In protected strawberry (Fragaria × ananassa Duch.) cultivation, environmental control based on the process of photosynthate translocation is essential for optimizing fruit quality and yield, because the process of photosynthate translocation directly affects dry matter partitioning. We visualized photosynthate translocation to strawberry fruits non-invasively with 11CO2 and a positron-emitting tracer imaging system (PETIS). We used PETIS to evaluate real-time dynamics of 11C-labeled photosynthate translocation from a 11CO2-fed leaf, which was immediately below the inflorescence, to individual fruits on an inflorescence in intact plant. Serial photosynthate translocation images and animations obtained by PETIS verified that the 11C-photosynthates from the source leaf reached the sink fruit within 1 h but did not accumulate homogeneously within a fruit. The quantity of photosynthate translocation as represented by 11C radioactivity varied among individual fruits and their positions on the inflorescence. Photosynthate translocation rates to secondary fruit were faster than those to primary or tertiary fruits, even though the translocation pathway from leaf to fruit was the longest for the secondary fruit.

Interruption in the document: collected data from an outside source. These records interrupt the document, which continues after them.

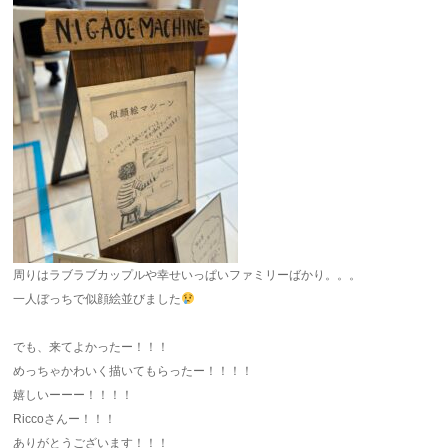
周りはラブラブカップルや幸せいっぱいファミリーばかり。。。
一人ぼっちで似顔絵並びました
でも、来てよかったー！！！
めっちゃかわいく描いてもらったー！！！！
嬉しいーーー！！！！
Riccoさんー！！！
ありがとうございます！！！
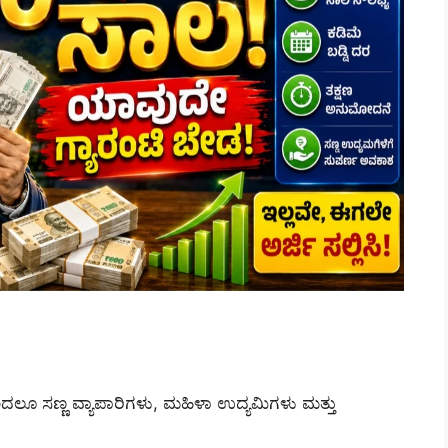
ಲೂ ಸಣ್ಣ ವ್ಯಾಪಾರಿಗಳು, ಮಹಿಳಾ ಉದ್ಯಮಿಗಳು ಮತ್ತು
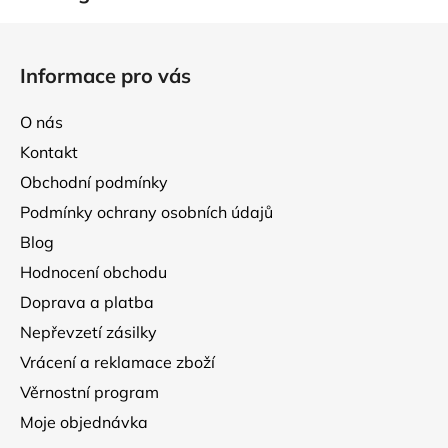
Z
á
Informace pro vás
p
a
O nás
t
Kontakt
í
Obchodní podmínky
Podmínky ochrany osobních údajů
Blog
Hodnocení obchodu
Doprava a platba
Nepřevzetí zásilky
Vrácení a reklamace zboží
Věrnostní program
Moje objednávka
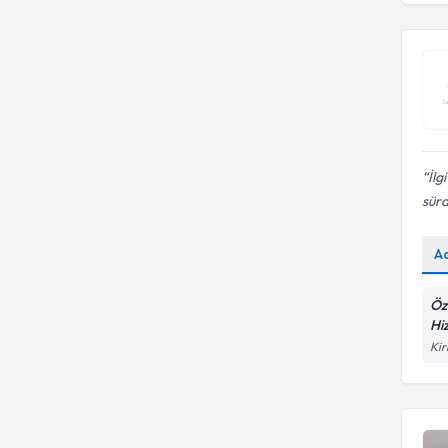
İlg
sürd
A
Öz
Hi
Kir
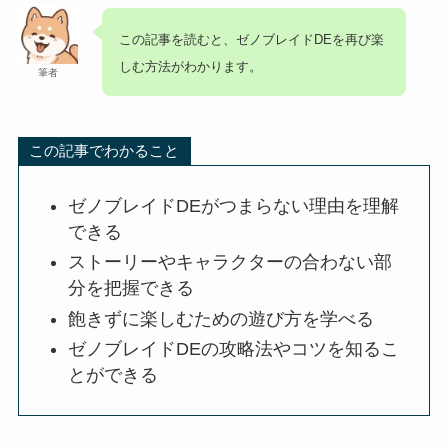
この記事を読むと、ゼノブレイドDEを再び楽
しむ方法がわかります。
筆者
この記事でわかること
ゼノブレイドDEがつまらない理由を理解
できる
ストーリーやキャラクターの合わない部
分を把握できる
飽きずに楽しむための遊び方を学べる
ゼノブレイドDEの攻略法やコツを知るこ
とができる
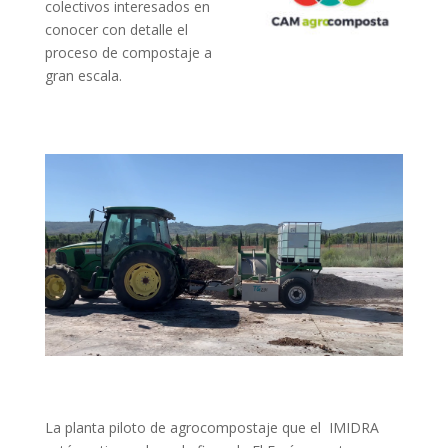
colectivos interesados en
conocer con detalle el
proceso de compostaje a
gran escala.
La planta piloto de agrocompostaje que el IMIDRA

Moreover, the secondary fruit was 25% smaller than the primary fruit. Sink activity (11C radioactivity/dry weight [DW]) of the secondary fruit was higher than those of the primary and tertiary fruits. These relative differences in sink activity levels among the three fruit positions were also confirmed by 13C tracer measurement. Photosynthate translocation rates in the pedicels might be dependent on the sink strength of the adjoining fruits. The present study established 11C-photosynthate arrival times to the sink fruits and demonstrated that the translocated material does not uniformly accumulate within a fruit. The actual quantities of translocated photosynthates from a specific leaf differed among individual fruits on the same inflorescence. To the best of our knowledge, this is the first reported observation of real-time translocation to individual fruits in an intact strawberry plant using 11C-radioactive- and 13C-stable-isotope analyses.